_Requirement 1_:
Reproduce verbatim the lines of the listing below, from the line containing "#### 模块级[自动化测试" up to and including the line containing "单点和发布是系统高可用最大的". Output those lines and nothing else.

_Passage_:
────
Given that $\pi(\mathbf{p})$ is a pdf, $\int_{\Delta_d} \pi(\mathbf{p}) d \mathbf{p} = 1$ and hence $\int_{\Delta_d} \prod_{j=1}^d p_j^{\alpha_j-1} d \mathbf{p} = \frac{\prod_{j=1}^d \Gamma(\alpha_j)}{\Gamma(|\boldsymbol \alpha|)}$, where $\Delta_d$ is the unit simplex in $d$ dimensions. Using this property, it is straightforward to show that $\mathbb{E}[p_j] = \frac{\alpha_j}{|\boldsymbol \alpha|}$ and $\mathbb{E}[p_j^2] = \frac{\alpha_j(\alpha_j + 1)}{|\boldsymbol \alpha|(|\boldsymbol \alpha| + 1)}$.
────
_Requirement 2_:
Answer the following questions using the passage.
(a) What value does the integral of $\pi(\mathbf{p})$ over $\Delta_d$ take?
(b) What does $\Delta_d$ denote?
(c) What is the stated expression for $\mathbb{E}[p_j]$?

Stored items
────
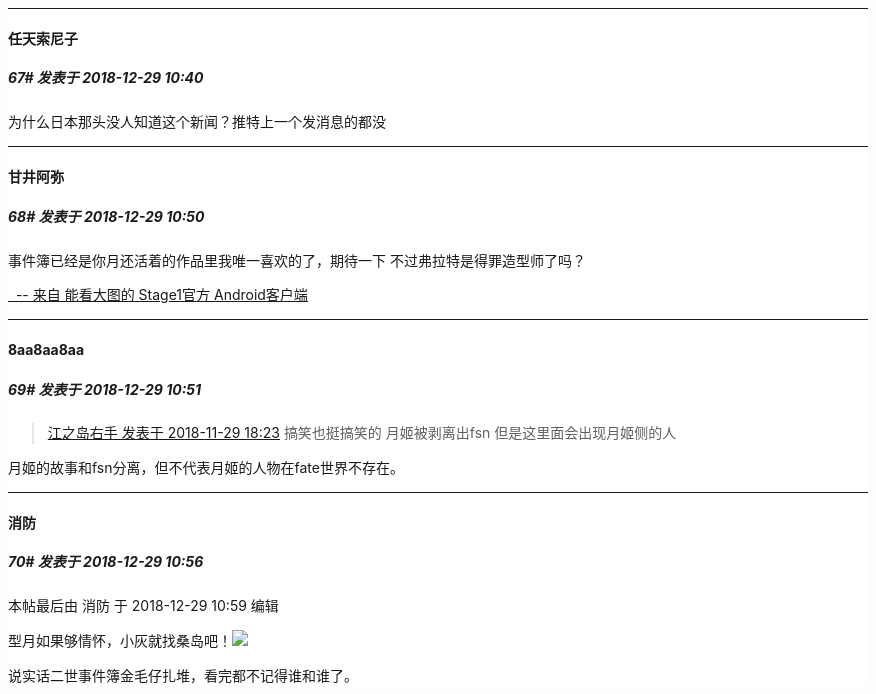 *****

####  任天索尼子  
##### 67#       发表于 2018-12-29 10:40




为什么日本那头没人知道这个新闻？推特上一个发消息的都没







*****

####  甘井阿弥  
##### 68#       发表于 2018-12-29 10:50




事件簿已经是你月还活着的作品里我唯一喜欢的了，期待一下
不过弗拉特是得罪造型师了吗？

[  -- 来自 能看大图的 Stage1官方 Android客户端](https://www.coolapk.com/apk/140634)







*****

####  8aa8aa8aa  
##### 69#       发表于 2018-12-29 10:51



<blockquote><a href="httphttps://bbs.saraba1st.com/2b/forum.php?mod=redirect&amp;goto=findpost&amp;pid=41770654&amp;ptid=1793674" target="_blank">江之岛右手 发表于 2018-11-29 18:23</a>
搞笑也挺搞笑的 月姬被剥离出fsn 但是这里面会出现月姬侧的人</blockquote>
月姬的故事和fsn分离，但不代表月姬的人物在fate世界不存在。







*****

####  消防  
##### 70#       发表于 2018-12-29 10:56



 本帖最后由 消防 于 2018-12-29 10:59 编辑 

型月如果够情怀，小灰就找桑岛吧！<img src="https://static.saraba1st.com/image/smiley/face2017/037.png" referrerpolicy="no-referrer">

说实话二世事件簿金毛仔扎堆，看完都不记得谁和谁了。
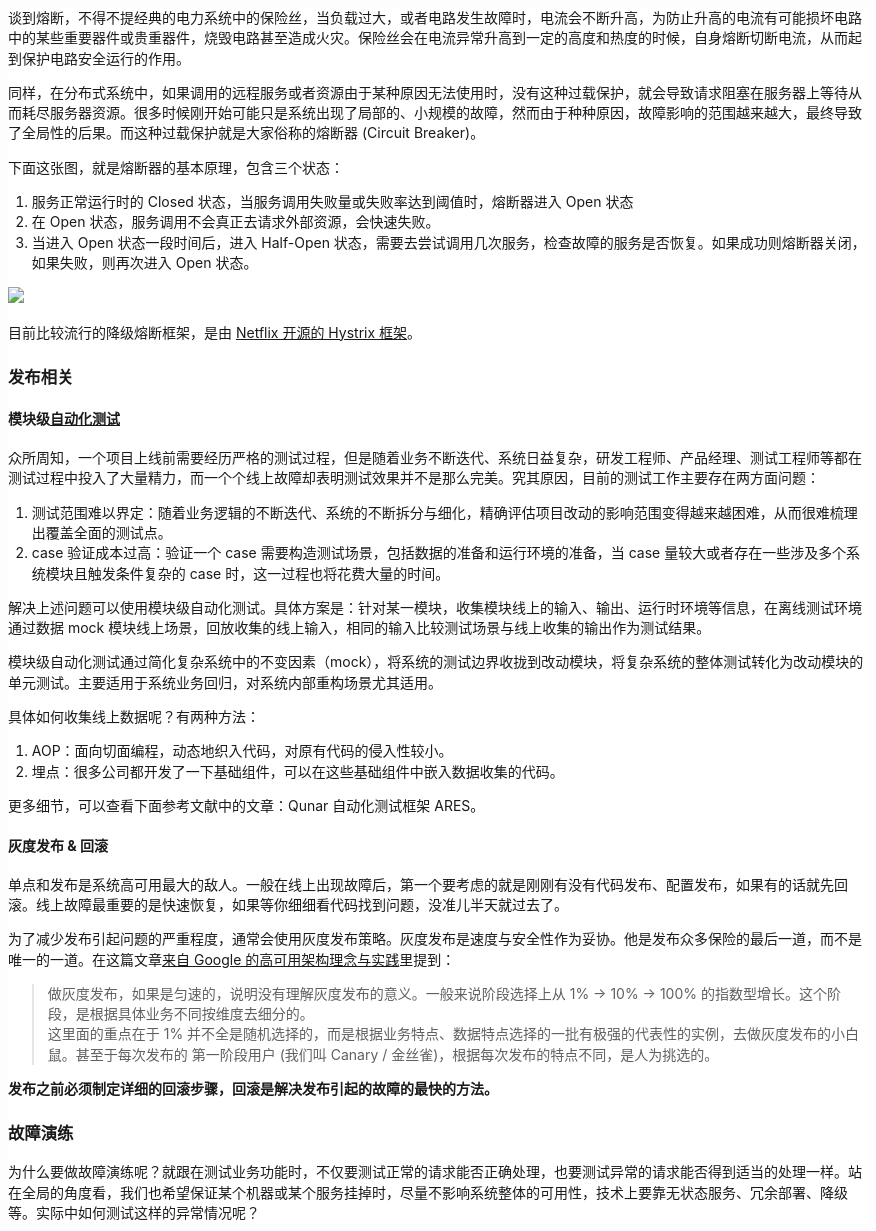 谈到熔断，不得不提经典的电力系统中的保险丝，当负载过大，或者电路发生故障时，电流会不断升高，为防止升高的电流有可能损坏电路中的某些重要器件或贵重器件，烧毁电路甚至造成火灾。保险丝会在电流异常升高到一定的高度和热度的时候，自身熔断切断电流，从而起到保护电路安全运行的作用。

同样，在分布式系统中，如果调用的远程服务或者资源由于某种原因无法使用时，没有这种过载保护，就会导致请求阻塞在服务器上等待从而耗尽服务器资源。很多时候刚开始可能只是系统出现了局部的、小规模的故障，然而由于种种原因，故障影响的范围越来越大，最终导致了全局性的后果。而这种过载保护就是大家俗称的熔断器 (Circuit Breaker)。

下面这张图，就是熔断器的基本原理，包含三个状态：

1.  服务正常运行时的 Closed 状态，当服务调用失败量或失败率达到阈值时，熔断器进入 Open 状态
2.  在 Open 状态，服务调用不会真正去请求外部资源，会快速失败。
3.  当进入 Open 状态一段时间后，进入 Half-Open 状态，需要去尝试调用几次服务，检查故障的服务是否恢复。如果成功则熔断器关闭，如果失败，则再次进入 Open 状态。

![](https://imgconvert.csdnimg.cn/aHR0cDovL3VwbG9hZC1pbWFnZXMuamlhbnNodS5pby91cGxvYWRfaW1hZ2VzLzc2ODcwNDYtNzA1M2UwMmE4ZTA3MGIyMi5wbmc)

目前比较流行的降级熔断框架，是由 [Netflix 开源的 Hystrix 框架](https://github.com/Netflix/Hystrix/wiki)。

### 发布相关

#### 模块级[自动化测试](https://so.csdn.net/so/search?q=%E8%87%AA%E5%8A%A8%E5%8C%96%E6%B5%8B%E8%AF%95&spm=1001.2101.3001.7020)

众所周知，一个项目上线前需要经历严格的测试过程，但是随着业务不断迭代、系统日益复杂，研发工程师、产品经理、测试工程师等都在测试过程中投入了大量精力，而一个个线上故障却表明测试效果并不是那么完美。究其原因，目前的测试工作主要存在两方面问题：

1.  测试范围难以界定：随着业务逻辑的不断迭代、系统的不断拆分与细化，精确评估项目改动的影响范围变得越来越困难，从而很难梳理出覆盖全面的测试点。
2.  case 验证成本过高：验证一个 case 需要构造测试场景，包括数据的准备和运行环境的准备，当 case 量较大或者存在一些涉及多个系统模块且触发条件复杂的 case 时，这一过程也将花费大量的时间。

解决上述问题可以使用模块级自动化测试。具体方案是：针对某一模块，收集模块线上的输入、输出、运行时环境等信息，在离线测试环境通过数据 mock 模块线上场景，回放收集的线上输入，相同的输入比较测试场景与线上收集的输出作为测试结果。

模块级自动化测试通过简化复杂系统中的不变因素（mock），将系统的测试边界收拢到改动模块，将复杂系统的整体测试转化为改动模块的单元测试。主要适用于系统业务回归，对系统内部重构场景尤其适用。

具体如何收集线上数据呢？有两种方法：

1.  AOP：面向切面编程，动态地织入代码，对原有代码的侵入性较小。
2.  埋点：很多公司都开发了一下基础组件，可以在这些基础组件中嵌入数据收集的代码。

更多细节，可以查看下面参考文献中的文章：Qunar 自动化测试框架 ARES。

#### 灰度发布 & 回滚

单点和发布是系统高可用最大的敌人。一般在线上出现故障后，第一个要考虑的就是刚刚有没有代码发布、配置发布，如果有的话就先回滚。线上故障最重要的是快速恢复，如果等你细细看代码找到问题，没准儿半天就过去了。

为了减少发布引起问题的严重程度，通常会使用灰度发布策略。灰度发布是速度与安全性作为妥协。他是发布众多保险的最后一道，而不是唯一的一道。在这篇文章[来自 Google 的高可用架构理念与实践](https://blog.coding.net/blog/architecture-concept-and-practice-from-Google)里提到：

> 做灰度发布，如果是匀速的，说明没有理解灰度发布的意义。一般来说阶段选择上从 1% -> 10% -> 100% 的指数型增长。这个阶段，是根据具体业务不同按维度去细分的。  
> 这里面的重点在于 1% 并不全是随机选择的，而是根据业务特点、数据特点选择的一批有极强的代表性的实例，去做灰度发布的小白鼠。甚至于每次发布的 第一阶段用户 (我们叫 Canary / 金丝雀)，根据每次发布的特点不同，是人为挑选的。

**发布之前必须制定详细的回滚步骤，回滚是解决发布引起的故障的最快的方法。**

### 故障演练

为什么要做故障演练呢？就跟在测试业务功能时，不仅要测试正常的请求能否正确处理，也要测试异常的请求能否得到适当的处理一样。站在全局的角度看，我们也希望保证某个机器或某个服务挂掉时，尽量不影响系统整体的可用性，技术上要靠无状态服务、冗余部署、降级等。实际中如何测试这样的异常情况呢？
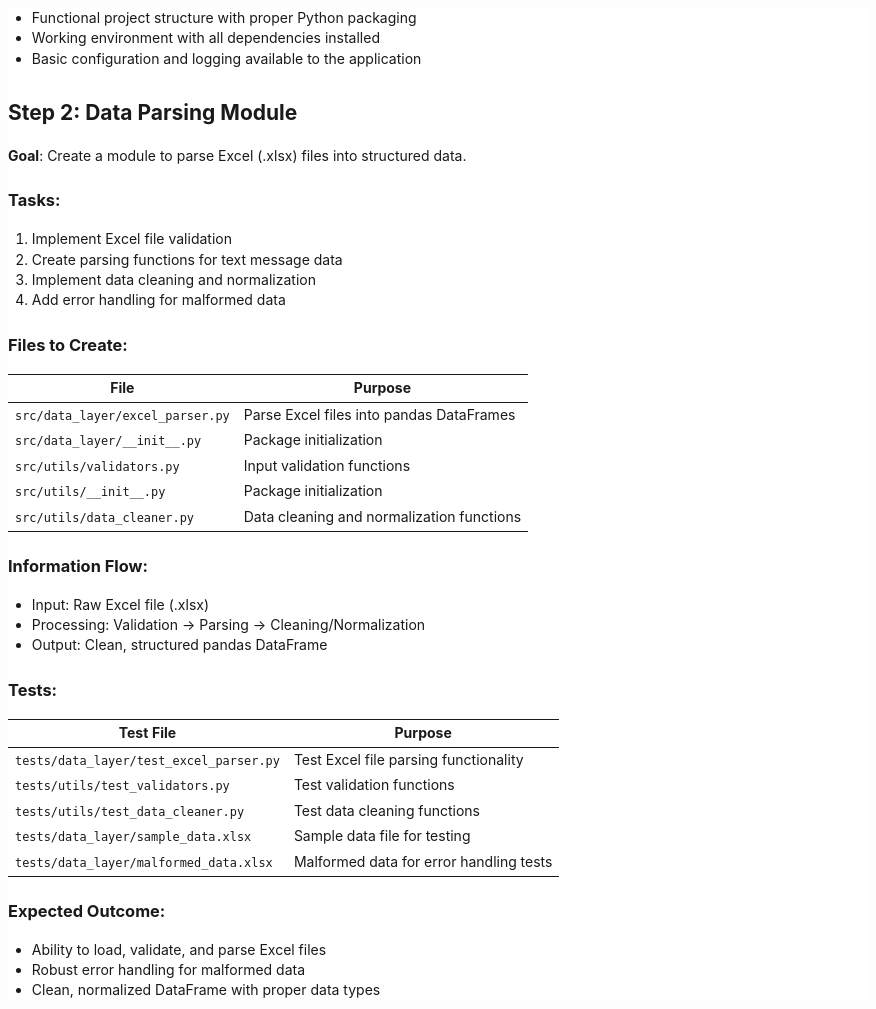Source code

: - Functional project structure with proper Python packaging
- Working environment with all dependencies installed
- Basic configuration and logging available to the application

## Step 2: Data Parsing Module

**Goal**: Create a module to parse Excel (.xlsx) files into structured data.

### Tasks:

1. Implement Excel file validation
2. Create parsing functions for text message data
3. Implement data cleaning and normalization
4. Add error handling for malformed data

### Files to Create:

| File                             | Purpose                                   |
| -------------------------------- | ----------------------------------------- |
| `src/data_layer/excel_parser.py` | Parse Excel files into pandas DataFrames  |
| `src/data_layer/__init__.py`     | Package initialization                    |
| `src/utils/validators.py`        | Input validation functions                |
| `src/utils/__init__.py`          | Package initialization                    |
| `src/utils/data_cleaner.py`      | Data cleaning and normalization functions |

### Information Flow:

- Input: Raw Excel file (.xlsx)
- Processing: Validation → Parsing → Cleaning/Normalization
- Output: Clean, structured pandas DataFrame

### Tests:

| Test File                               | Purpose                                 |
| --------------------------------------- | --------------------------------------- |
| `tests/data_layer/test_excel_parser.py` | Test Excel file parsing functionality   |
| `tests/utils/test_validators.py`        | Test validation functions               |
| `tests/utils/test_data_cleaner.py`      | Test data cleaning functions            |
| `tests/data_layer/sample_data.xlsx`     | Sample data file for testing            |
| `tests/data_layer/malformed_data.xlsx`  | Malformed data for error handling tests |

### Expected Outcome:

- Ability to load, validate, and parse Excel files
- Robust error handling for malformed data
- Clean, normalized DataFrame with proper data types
────
_Answer section 1_:
#### 模块级[自动化测试](https://so.csdn.net/so/search?q=%E8%87%AA%E5%8A%A8%E5%8C%96%E6%B5%8B%E8%AF%95&spm=1001.2101.3001.7020)

众所周知，一个项目上线前需要经历严格的测试过程，但是随着业务不断迭代、系统日益复杂，研发工程师、产品经理、测试工程师等都在测试过程中投入了大量精力，而一个个线上故障却表明测试效果并不是那么完美。究其原因，目前的测试工作主要存在两方面问题：

1.  测试范围难以界定：随着业务逻辑的不断迭代、系统的不断拆分与细化，精确评估项目改动的影响范围变得越来越困难，从而很难梳理出覆盖全面的测试点。
2.  case 验证成本过高：验证一个 case 需要构造测试场景，包括数据的准备和运行环境的准备，当 case 量较大或者存在一些涉及多个系统模块且触发条件复杂的 case 时，这一过程也将花费大量的时间。

解决上述问题可以使用模块级自动化测试。具体方案是：针对某一模块，收集模块线上的输入、输出、运行时环境等信息，在离线测试环境通过数据 mock 模块线上场景，回放收集的线上输入，相同的输入比较测试场景与线上收集的输出作为测试结果。

模块级自动化测试通过简化复杂系统中的不变因素（mock），将系统的测试边界收拢到改动模块，将复杂系统的整体测试转化为改动模块的单元测试。主要适用于系统业务回归，对系统内部重构场景尤其适用。

具体如何收集线上数据呢？有两种方法：

1.  AOP：面向切面编程，动态地织入代码，对原有代码的侵入性较小。
2.  埋点：很多公司都开发了一下基础组件，可以在这些基础组件中嵌入数据收集的代码。

更多细节，可以查看下面参考文献中的文章：Qunar 自动化测试框架 ARES。

#### 灰度发布 & 回滚

单点和发布是系统高可用最大的敌人。一般在线上出现故障后，第一个要考虑的就是刚刚有没有代码发布、配置发布，如果有的话就先回滚。线上故障最重要的是快速恢复，如果等你细细看代码找到问题，没准儿半天就过去了。

_Answer section 2_:
(a) 1
(b) The unit simplex in $d$ dimensions
(c) $\frac{\alpha_j}{|\boldsymbol \alpha|}$